▶ Wat wordt gevraagd: Schrijf alle onderstaande rijen ongewijzigd over, van de eerste tot en met de laatste.

▶ Gegeven informatie:
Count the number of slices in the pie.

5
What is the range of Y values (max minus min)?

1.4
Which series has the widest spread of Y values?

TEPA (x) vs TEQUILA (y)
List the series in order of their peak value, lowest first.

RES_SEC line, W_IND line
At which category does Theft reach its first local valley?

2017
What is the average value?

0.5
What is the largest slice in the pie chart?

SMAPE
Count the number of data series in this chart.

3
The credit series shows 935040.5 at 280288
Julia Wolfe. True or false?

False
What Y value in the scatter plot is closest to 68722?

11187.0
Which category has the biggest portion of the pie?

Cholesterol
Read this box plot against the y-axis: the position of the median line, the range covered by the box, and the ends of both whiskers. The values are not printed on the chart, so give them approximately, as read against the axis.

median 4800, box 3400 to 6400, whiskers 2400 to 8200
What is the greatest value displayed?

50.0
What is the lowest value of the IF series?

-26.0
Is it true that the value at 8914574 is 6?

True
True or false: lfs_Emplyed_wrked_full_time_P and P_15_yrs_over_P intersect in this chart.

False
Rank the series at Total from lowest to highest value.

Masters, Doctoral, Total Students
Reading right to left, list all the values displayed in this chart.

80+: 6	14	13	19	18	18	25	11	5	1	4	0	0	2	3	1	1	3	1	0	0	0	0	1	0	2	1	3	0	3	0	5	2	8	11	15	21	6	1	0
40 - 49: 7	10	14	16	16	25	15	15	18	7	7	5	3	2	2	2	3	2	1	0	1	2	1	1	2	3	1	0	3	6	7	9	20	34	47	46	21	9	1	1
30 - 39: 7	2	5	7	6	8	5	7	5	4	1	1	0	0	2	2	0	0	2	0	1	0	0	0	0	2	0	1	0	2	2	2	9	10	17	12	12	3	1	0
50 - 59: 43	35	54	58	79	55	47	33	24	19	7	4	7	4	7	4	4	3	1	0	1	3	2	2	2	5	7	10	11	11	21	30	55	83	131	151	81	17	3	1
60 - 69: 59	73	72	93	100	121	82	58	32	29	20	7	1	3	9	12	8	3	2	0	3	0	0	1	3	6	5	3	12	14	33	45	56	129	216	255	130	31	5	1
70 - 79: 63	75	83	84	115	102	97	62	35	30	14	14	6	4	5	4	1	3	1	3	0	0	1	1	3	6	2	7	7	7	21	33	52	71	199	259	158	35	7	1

▶ Resultaat:
Count the number of slices in the pie.

5
What is the range of Y values (max minus min)?

1.4
Which series has the widest spread of Y values?

TEPA (x) vs TEQUILA (y)
List the series in order of their peak value, lowest first.

RES_SEC line, W_IND line
At which category does Theft reach its first local valley?

2017
What is the average value?

0.5
What is the largest slice in the pie chart?

SMAPE
Count the number of data series in this chart.

3
The credit series shows 935040.5 at 280288
Julia Wolfe. True or false?

False
What Y value in the scatter plot is closest to 68722?

11187.0
Which category has the biggest portion of the pie?

Cholesterol
Read this box plot against the y-axis: the position of the median line, the range covered by the box, and the ends of both whiskers. The values are not printed on the chart, so give them approximately, as read against the axis.

median 4800, box 3400 to 6400, whiskers 2400 to 8200
What is the greatest value displayed?

50.0
What is the lowest value of the IF series?

-26.0
Is it true that the value at 8914574 is 6?

True
True or false: lfs_Emplyed_wrked_full_time_P and P_15_yrs_over_P intersect in this chart.

False
Rank the series at Total from lowest to highest value.

Masters, Doctoral, Total Students
Reading right to left, list all the values displayed in this chart.

80+: 6	14	13	19	18	18	25	11	5	1	4	0	0	2	3	1	1	3	1	0	0	0	0	1	0	2	1	3	0	3	0	5	2	8	11	15	21	6	1	0
40 - 49: 7	10	14	16	16	25	15	15	18	7	7	5	3	2	2	2	3	2	1	0	1	2	1	1	2	3	1	0	3	6	7	9	20	34	47	46	21	9	1	1
30 - 39: 7	2	5	7	6	8	5	7	5	4	1	1	0	0	2	2	0	0	2	0	1	0	0	0	0	2	0	1	0	2	2	2	9	10	17	12	12	3	1	0
50 - 59: 43	35	54	58	79	55	47	33	24	19	7	4	7	4	7	4	4	3	1	0	1	3	2	2	2	5	7	10	11	11	21	30	55	83	131	151	81	17	3	1
60 - 69: 59	73	72	93	100	121	82	58	32	29	20	7	1	3	9	12	8	3	2	0	3	0	0	1	3	6	5	3	12	14	33	45	56	129	216	255	130	31	5	1
70 - 79: 63	75	83	84	115	102	97	62	35	30	14	14	6	4	5	4	1	3	1	3	0	0	1	1	3	6	2	7	7	7	21	33	52	71	199	259	158	35	7	1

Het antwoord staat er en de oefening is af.